I do know it was not at all story book pretty.

But here is why I sputter:
In one day:

*I  heard that my state legislator put on paper his thought about being against equal pay for women in small businesses because it was a cost small business could not bear.

*The  President who, in a formal moment, referred to the attractiveness of a competent professional.
(Informal in a group-- fine. Who doesn't like to be called attractive?  Formal moment--no.

 *An article on whether men should do half the housework in a non- woman's magazine.

Tip of the iceberg on issues that have been raised for almost thirty years. But here they still are.
What happened?
Did it get just "good enough"?
Did we lose our nerve?
Did we settle for a kind of subsistence nod of the head like nursing rooms at the company but still a demand to be back at work too soon after birthing a child that necessitates the nursing room itself?
Did we make such good money, albeit not equal to our male colleagues, that we got placated?
Did the economic boom mask gender issues?  Are unmasked as times are tough?
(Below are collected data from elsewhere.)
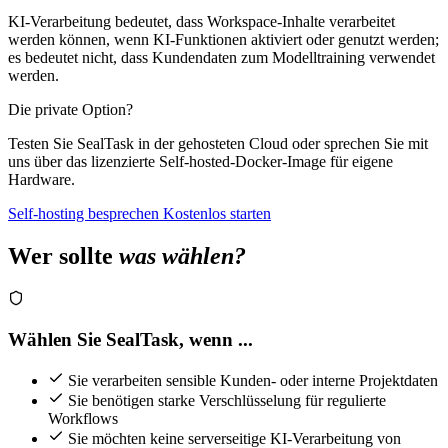
KI-Verarbeitung bedeutet, dass Workspace-Inhalte verarbeitet
werden können, wenn KI-Funktionen aktiviert oder genutzt werden;
es bedeutet nicht, dass Kundendaten zum Modelltraining verwendet
werden.
Die private Option?
Testen Sie SealTask in der gehosteten Cloud oder sprechen Sie mit
uns über das lizenzierte Self-hosted-Docker-Image für eigene
Hardware.
Self-hosting besprechen
Kostenlos starten
Wer sollte
was wählen?
Wählen Sie SealTask, wenn ...
Sie verarbeiten sensible Kunden- oder interne Projektdaten
Sie benötigen starke Verschlüsselung für regulierte
Workflows
Sie möchten keine serverseitige KI-Verarbeitung von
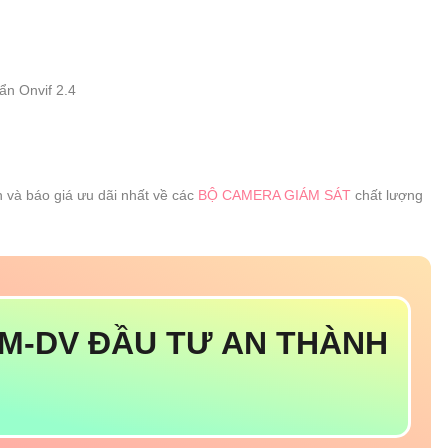
n Onvif 2.4
n và báo giá ưu dãi nhất về các
BỘ CAMERA GIÁM SÁT
chất lượng
M-DV ĐẦU TƯ AN THÀNH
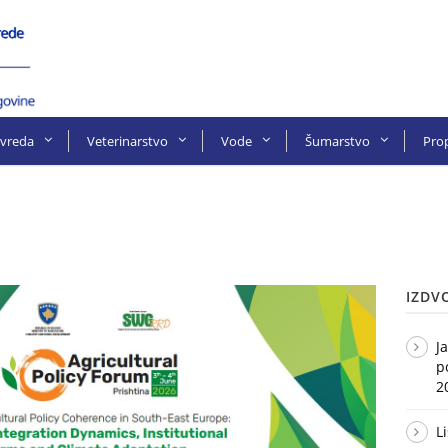
ivreda
Veterinarstvo
Vode
Šumarstvo
Prop
IZDV
J
p
2
L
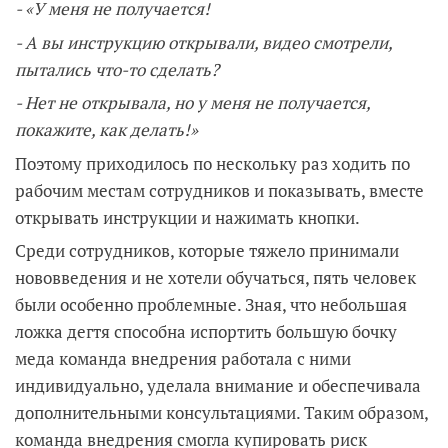
- «У меня не получается!
- А вы инструкцию открывали, видео смотрели,
пытались что-то сделать?
- Нет не открывала, но у меня не получается,
покажите, как делать!»
Поэтому приходилось по нескольку раз ходить по
рабочим местам сотрудников и показывать, вместе
открывать инструкции и нажимать кнопки.
Среди сотрудников, которые тяжело принимали
нововведения и не хотели обучаться, пять человек
были особенно проблемные. Зная, что небольшая
ложка дегтя способна испортить большую бочку
меда команда внедрения работала с ними
индивидуально, уделала внимание и обеспечивала
дополнительными консультациями. Таким образом,
команда внедрения смогла купировать риск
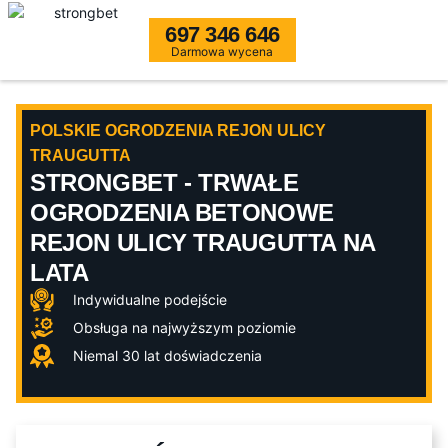
697 346 646
Darmowa wycena
POLSKIE OGRODZENIA REJON ULICY
TRAUGUTTA
STRONGBET - TRWAŁE
OGRODZENIA BETONOWE
REJON ULICY TRAUGUTTA NA
LATA
Indywidualne podejście
Obsługa na najwyższym poziomie
Niemal 30 lat doświadczenia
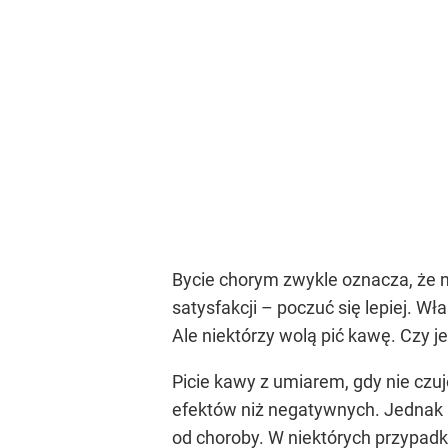
Bycie chorym zwykle oznacza, że ​
satysfakcji – poczuć się lepiej. W
Ale niektórzy wolą pić kawę. Czy 
Picie kawy z umiarem, gdy nie czu
efektów niż negatywnych. Jednak p
od choroby. W niektórych przypadk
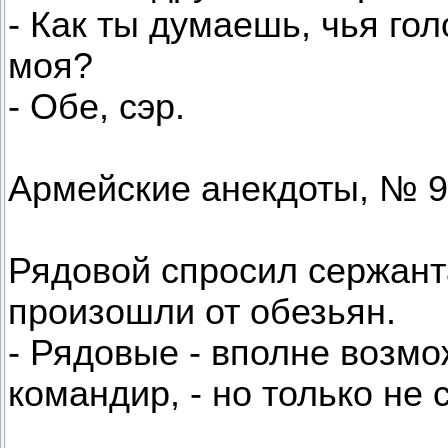
- Как ты думаешь, чья гол
моя?
- Обе, сэр.
Армейские анекдоты, № 9
Рядовой спросил сержанта
произошли от обезьян.
- Рядовые - вполне возмо
командир, - но только не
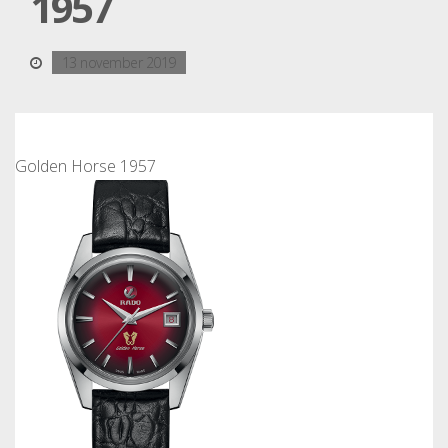
1957
13 november 2019
Golden Horse 1957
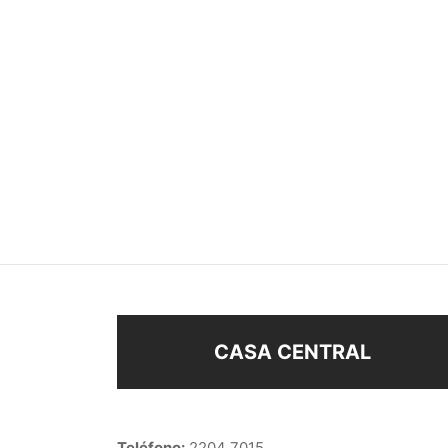
TIARA
CARA
$
98
$
178
Añadir al carrito
Añad
CASA CENTRAL
Teléfono:
2204 7015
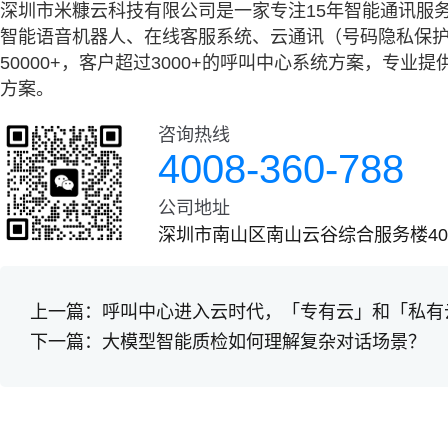
深圳市米糠云科技有限公司是一家专注15年智能通讯服
智能语音机器人、在线客服系统、云通讯（号码隐私保护
50000+，客户超过3000+的呼叫中心系统方案，专
方案。
咨询热线
4008-360-788
公司地址
深圳市南山区南山云谷综合服务楼401
上一篇：
呼叫中心进入云时代，「专有云」和「私有
下一篇：
大模型智能质检如何理解复杂对话场景？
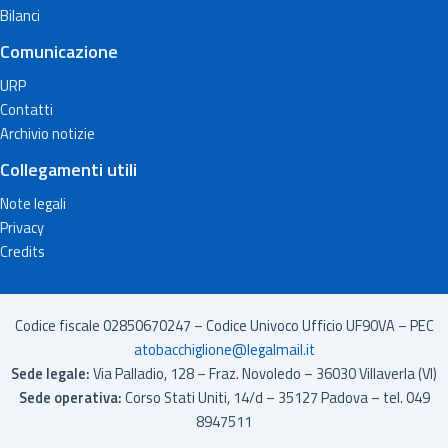
Bilanci
Comunicazione
URP
Contatti
Archivio notizie
Collegamenti utili
Note legali
Privacy
Credits
Codice fiscale 02850670247 – Codice Univoco Ufficio UF90VA – PEC
atobacchiglione@legalmail.it
Sede legale:
Via Palladio, 128 – Fraz. Novoledo – 36030 Villaverla (VI)
Sede operativa:
Corso Stati Uniti, 14/d – 35127 Padova – tel. 049
8947511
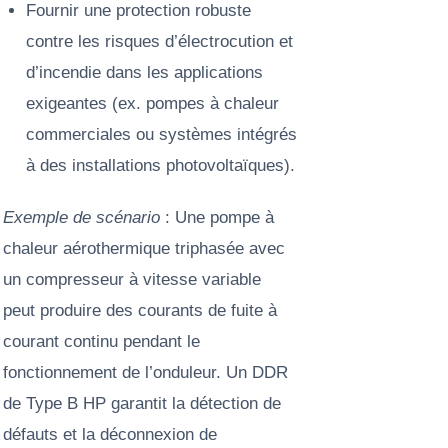
Fournir une protection robuste
contre les risques d’électrocution et
d’incendie dans les applications
exigeantes (ex. pompes à chaleur
commerciales ou systèmes intégrés
à des installations photovoltaïques).
Exemple de scénario
: Une pompe à
chaleur aérothermique triphasée avec
un compresseur à vitesse variable
peut produire des courants de fuite à
courant continu pendant le
fonctionnement de l’onduleur. Un DDR
de Type B HP garantit la détection de
défauts et la déconnexion de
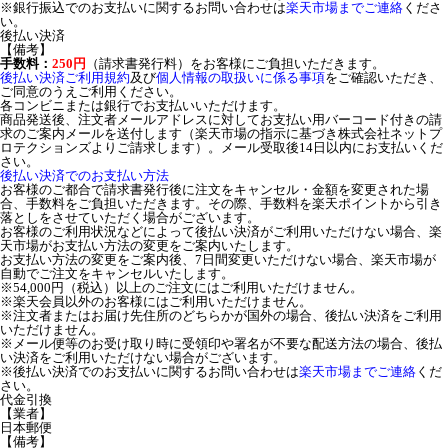
※銀行振込でのお支払いに関するお問い合わせは
楽天市場までご連絡
くださ
い。
後払い決済
【備考】
手数料：
250円
（請求書発行料）をお客様にご負担いただきます。
後払い決済ご利用規約
及び
個人情報の取扱いに係る事項
をご確認いただき、
ご同意のうえご利用ください。
各コンビニまたは銀行でお支払いいただけます。
商品発送後、注文者メールアドレスに対してお支払い用バーコード付きの請
求のご案内メールを送付します（楽天市場の指示に基づき株式会社ネットプ
ロテクションズよりご請求します）。メール受取後14日以内にお支払いくだ
さい。
後払い決済でのお支払い方法
お客様のご都合で請求書発行後に注文をキャンセル・金額を変更された場
合、手数料をご負担いただきます。その際、手数料を楽天ポイントから引き
落としをさせていただく場合がございます。
お客様のご利用状況などによって後払い決済がご利用いただけない場合、楽
天市場がお支払い方法の変更をご案内いたします。
お支払い方法の変更をご案内後、7日間変更いただけない場合、楽天市場が
自動でご注文をキャンセルいたします。
※54,000円（税込）以上のご注文にはご利用いただけません。
※楽天会員以外のお客様にはご利用いただけません。
※注文者またはお届け先住所のどちらかが国外の場合、後払い決済をご利用
いただけません。
※メール便等のお受け取り時に受領印や署名が不要な配送方法の場合、後払
い決済をご利用いただけない場合がございます。
※後払い決済でのお支払いに関するお問い合わせは
楽天市場までご連絡
くだ
さい。
代金引換
【業者】
日本郵便
【備考】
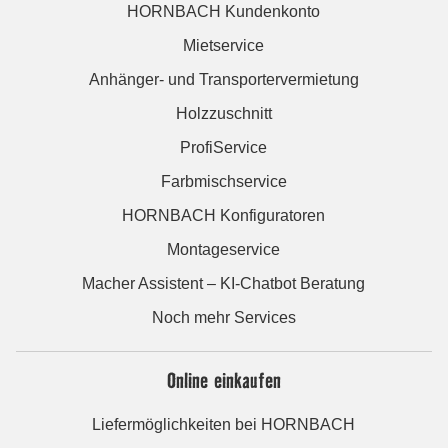
HORNBACH Kundenkonto
Mietservice
Anhänger- und Transportervermietung
Holzzuschnitt
ProfiService
Farbmischservice
HORNBACH Konfiguratoren
Montageservice
Macher Assistent – KI-Chatbot Beratung
Noch mehr Services
Online einkaufen
Liefermöglichkeiten bei HORNBACH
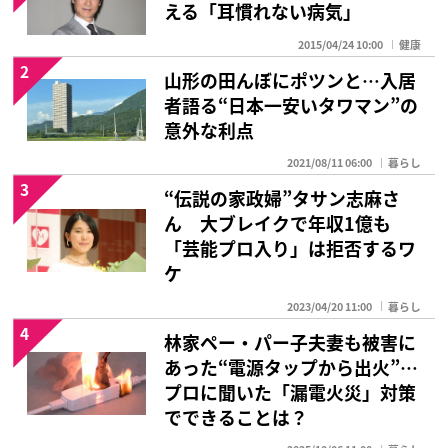
える「耳慣れない病気」
2015/04/24 10:00
健康
2
山形の田んぼにポツンと…入居
者語る“日本一安いタワマン”の
意外な利点
2021/08/11 06:00
暮らし
3
“伝説の家政婦”タサン志麻さ
ん 大ブレイクで年収1億も
「芸能プロ入り」は拒否するワ
ケ
2023/04/20 11:00
暮らし
4
林家ペー・パー子夫妻も被害に
あった“電源タップから出火”…
プロに聞いた「漏電火災」対策
でできることは？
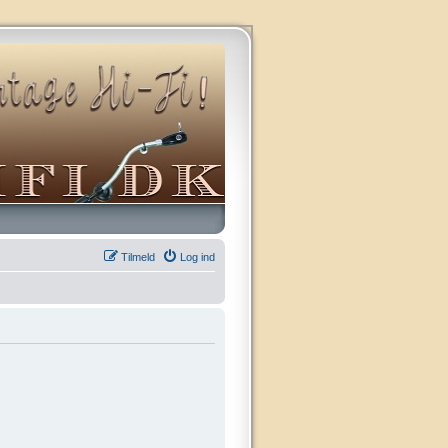
Tilmeld
Log ind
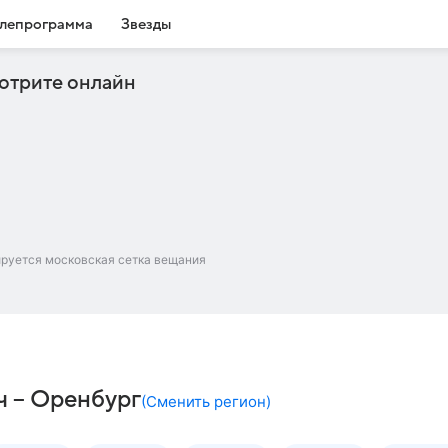
лепрограмма
Звезды
отрите онлайн
ируется московская сетка вещания
ч – Оренбург
(
Сменить регион
)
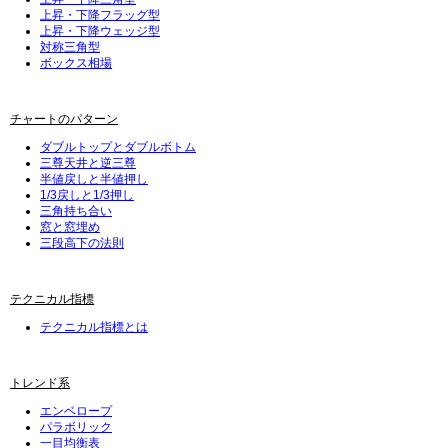
上昇・下降フラッグ型
上昇・下降ウェッジ型
対称三角型
ボックス相場
チャートのパターン
ダブルトップとダブルボトム
三尊天井と逆三尊
半値戻しと半値押し
1/3戻しと1/3押し
三角持ち合い
窓と窓埋め
三段高下の法則
テクニカル指標
テクニカル指標とは
トレンド系
エンベロープ
パラボリック
一目均衡表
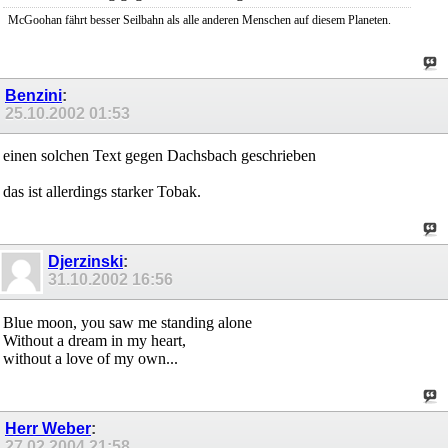
McGoohan fährt besser Seilbahn als alle anderen Menschen auf diesem Planeten.
Benzini
:
25.10.2002
01:53
einen solchen Text gegen Dachsbach geschrieben
das ist allerdings starker Tobak.
Djerzinski
:
31.10.2002
16:56
Blue moon, you saw me standing alone
Without a dream in my heart,
without a love of my own...
Herr Weber
:
27.02.2004
21:58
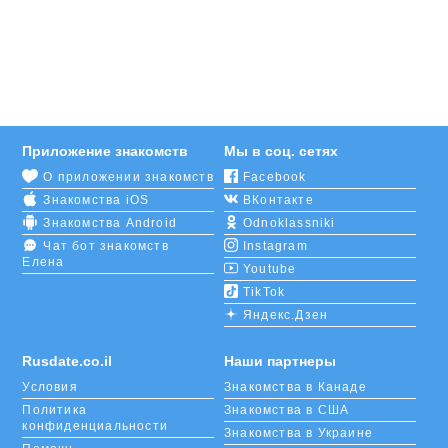
Приложение знакомств
Мы в соц. сетях
О приложении знакомств
Facebook
Знакомства iOS
ВКонтакте
Знакомства Android
Odnoklassniki
Чат бот знакомств
Instagram
Елена
Youtube
TikTok
Яндекс.Дзен
Rusdate.co.il
Наши партнеры
Условия
Знакомства в Канаде
Политика
Знакомства в США
конфиденциальности
Знакомства в Украине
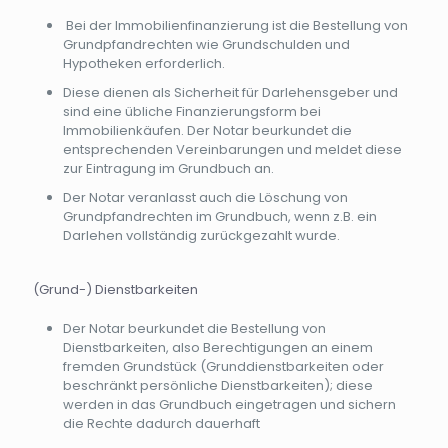
Bei der Immobilienfinanzierung ist die Bestellung von
Grundpfandrechten wie Grundschulden und
Hypotheken erforderlich.
Diese dienen als Sicherheit für Darlehensgeber und
sind eine übliche Finanzierungsform bei
Immobilienkäufen. Der Notar beurkundet die
entsprechenden Vereinbarungen und meldet diese
zur Eintragung im Grundbuch an.
Der Notar veranlasst auch die Löschung von
Grundpfandrechten im Grundbuch, wenn z.B. ein
Darlehen vollständig zurückgezahlt wurde.
(Grund-) Dienstbarkeiten
Der Notar beurkundet die Bestellung von
Dienstbarkeiten, also Berechtigungen an einem
fremden Grundstück (Grunddienstbarkeiten oder
beschränkt persönliche Dienstbarkeiten); diese
werden in das Grundbuch eingetragen und sichern
die Rechte dadurch dauerhaft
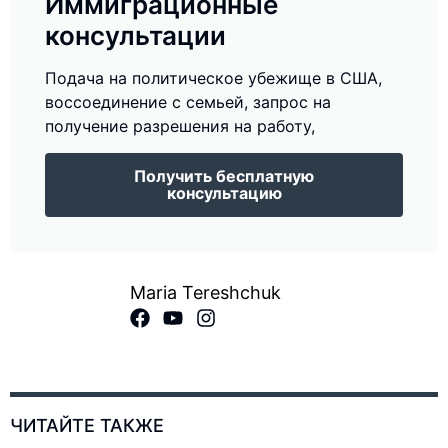
Иммиграционные
консультации
Подача на политическое убежище в США,
воссоединение с семьей, запрос на
получение разрешения на работу,
Получить бесплатную
консультацию
Maria Tereshchuk
ЧИТАЙТЕ ТАКЖЕ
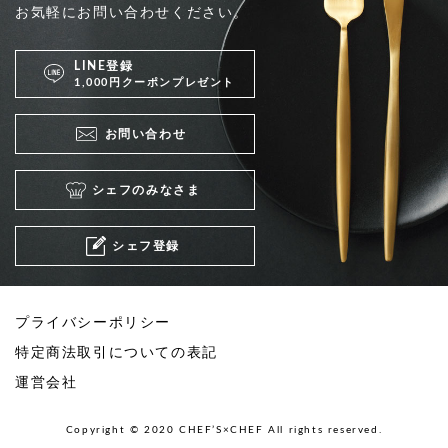
お気軽にお問い合わせください。
LINE登録
1,000円クーポンプレゼント
お問い合わせ
シェフのみなさま
シェフ登録
プライバシーポリシー
特定商法取引についての表記
運営会社
Copyright © 2020 CHEF’S×CHEF All rights reserved.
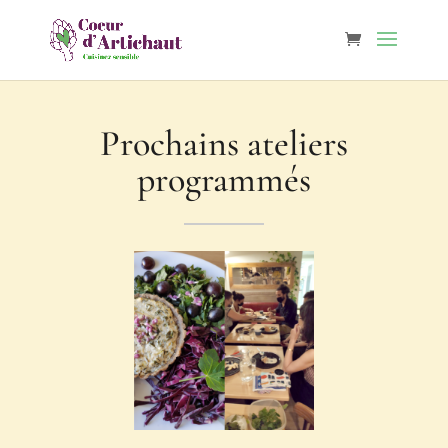
Prochains ateliers
programmés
Well, I'm glad I'm back to mad.
Thirty years.  Same themes.  Not OK.
I sputter.





Monday, April 1, 2013

I LOVE SUGAR!!!

There.  I said it.
Come on, it's not as bad as bad fats, right?
I know.  I know.
We eat 10 million pounds of it a year.  And it triggers  hormonal chains of bad stuff.
I do  buy Stevia.  In fact, my daughter-in-law actually kissed me and said, "I love you" when she saw Stevia on my shelf.
But my oh my a little sugar can make the day or soothe a soul.
I've had quite the Winter.  Deaths, births, illness, loss.
And sugar has seen me through.
A donut a day keeps Hari-Kari away.
And I do mean a donut a day.
The donut shop right across from my gym led me to perdition--and salvation.
After working out!
I would sit and sigh and dunk my donut.
I switched to ice cream when the local ice cream stand opened for the Spring.
Soft serve (probably made with Crisco) with a hot fudge/strawberry combo topping.
Slurp, slurp sugaring my way to comfort.

And Easter was the culmination.
Lemon bars, See's candy, Jelly beans.
Sated at last.

So I am coming off my addiction.
It's time to scour my innards.
Life has begun to right itself.

But I am glad sugar was there for me
The comfort I needed could have been so much worse.